### WHAT THIS TASK INVOLVES
Though the entries hold pictures, only their text should be duplicated, exactly and in full.

### EXERCISE INPUTS
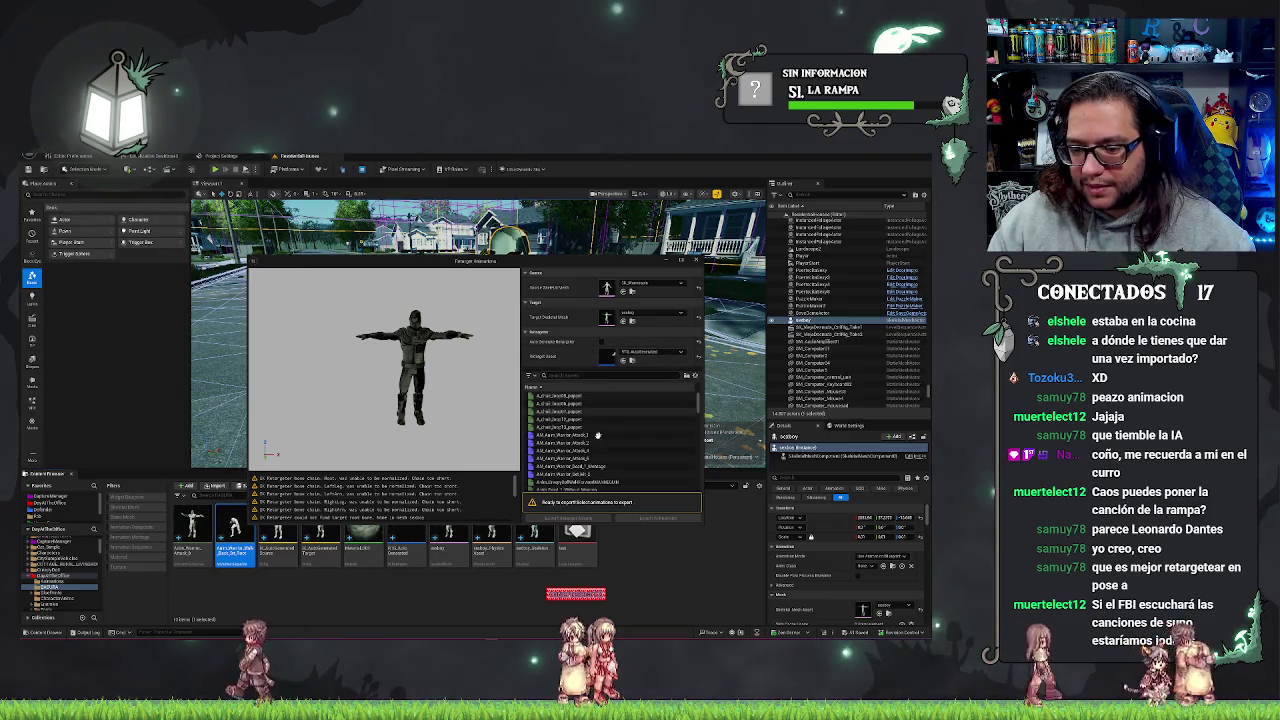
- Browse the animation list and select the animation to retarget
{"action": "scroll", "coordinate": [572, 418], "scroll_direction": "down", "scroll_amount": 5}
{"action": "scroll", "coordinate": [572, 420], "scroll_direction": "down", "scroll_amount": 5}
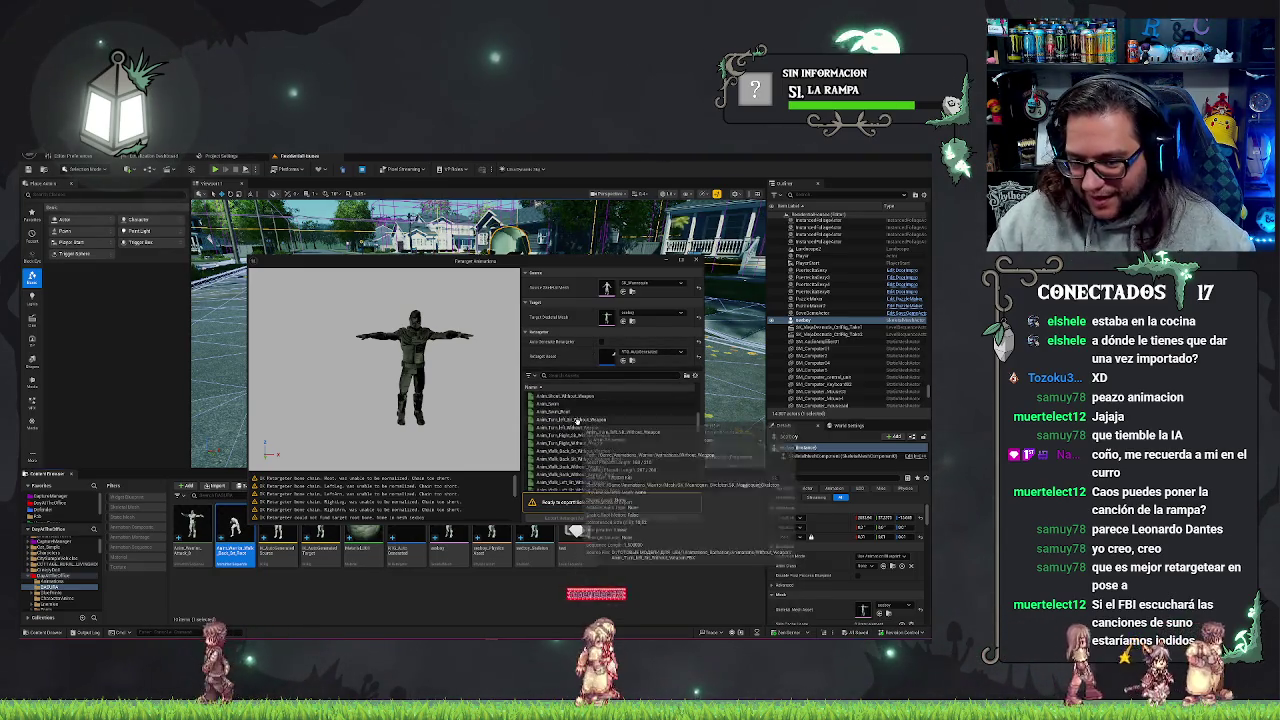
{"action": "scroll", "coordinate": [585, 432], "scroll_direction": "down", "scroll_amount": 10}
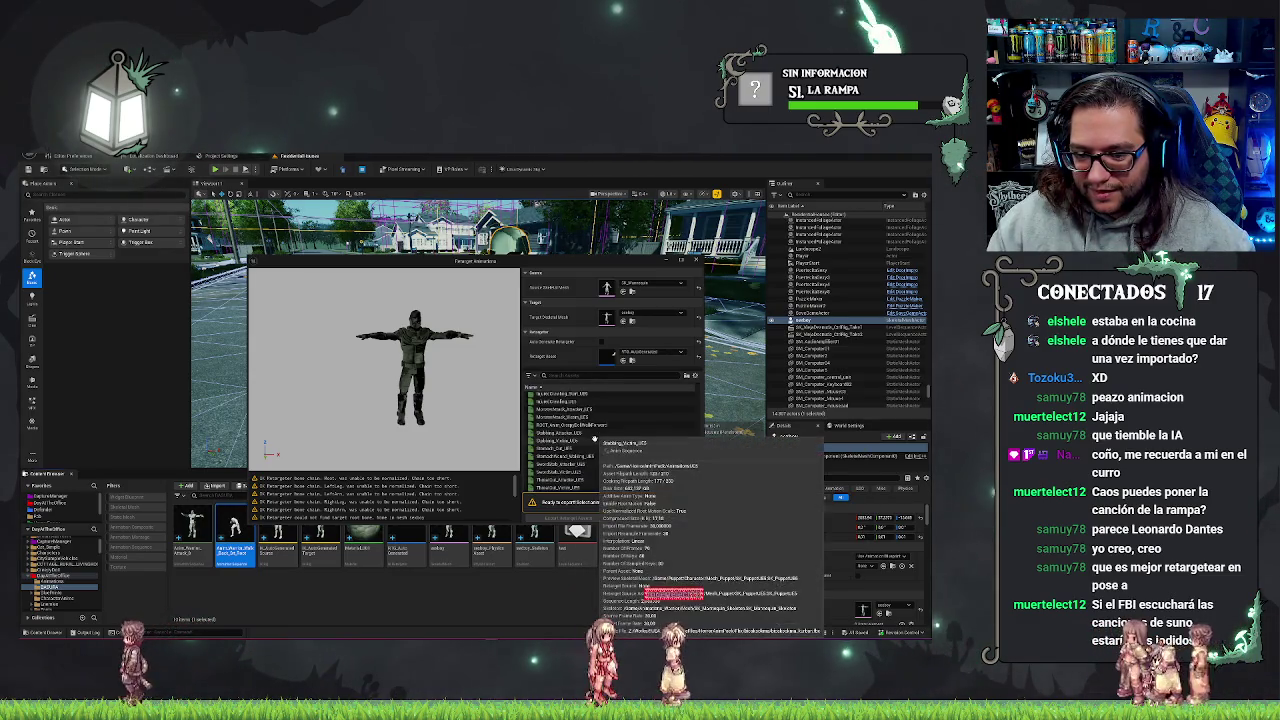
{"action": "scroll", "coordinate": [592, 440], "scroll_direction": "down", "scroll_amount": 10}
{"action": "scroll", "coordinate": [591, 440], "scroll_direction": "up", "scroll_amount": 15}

### YOUR SOLUTION
- Browse the animation list and select the animation to retarget
{"action": "scroll", "coordinate": [572, 418], "scroll_direction": "down", "scroll_amount": 5}
{"action": "scroll", "coordinate": [572, 420], "scroll_direction": "down", "scroll_amount": 5}
{"action": "scroll", "coordinate": [585, 432], "scroll_direction": "down", "scroll_amount": 10}
{"action": "scroll", "coordinate": [592, 440], "scroll_direction": "down", "scroll_amount": 10}
{"action": "scroll", "coordinate": [591, 440], "scroll_direction": "up", "scroll_amount": 15}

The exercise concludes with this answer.